(Saved entries)
*** Block opens ***

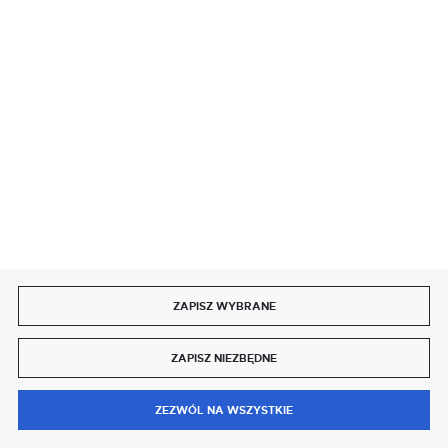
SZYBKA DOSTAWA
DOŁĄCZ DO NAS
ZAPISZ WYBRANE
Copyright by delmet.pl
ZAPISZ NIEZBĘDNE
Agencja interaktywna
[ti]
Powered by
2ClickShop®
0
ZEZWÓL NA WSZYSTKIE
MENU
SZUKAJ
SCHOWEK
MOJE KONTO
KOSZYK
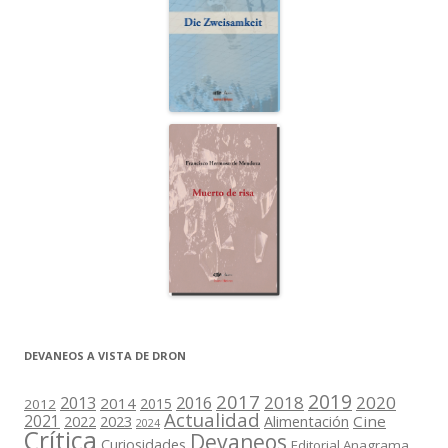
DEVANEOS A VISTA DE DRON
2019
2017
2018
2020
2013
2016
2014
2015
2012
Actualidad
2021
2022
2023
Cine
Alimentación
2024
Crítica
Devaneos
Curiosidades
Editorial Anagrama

*** Block closes ***

Output the entries above verbatim. Omit the images.

SZYBKA DOSTAWA
DOŁĄCZ DO NAS
ZAPISZ WYBRANE
Copyright by delmet.pl
ZAPISZ NIEZBĘDNE
Agencja interaktywna
[ti]
Powered by
2ClickShop®
0
ZEZWÓL NA WSZYSTKIE
MENU
SZUKAJ
SCHOWEK
MOJE KONTO
KOSZYK
DEVANEOS A VISTA DE DRON
2019
2017
2018
2020
2013
2016
2014
2015
2012
Actualidad
2021
2022
2023
Cine
Alimentación
2024
Crítica
Devaneos
Curiosidades
Editorial Anagrama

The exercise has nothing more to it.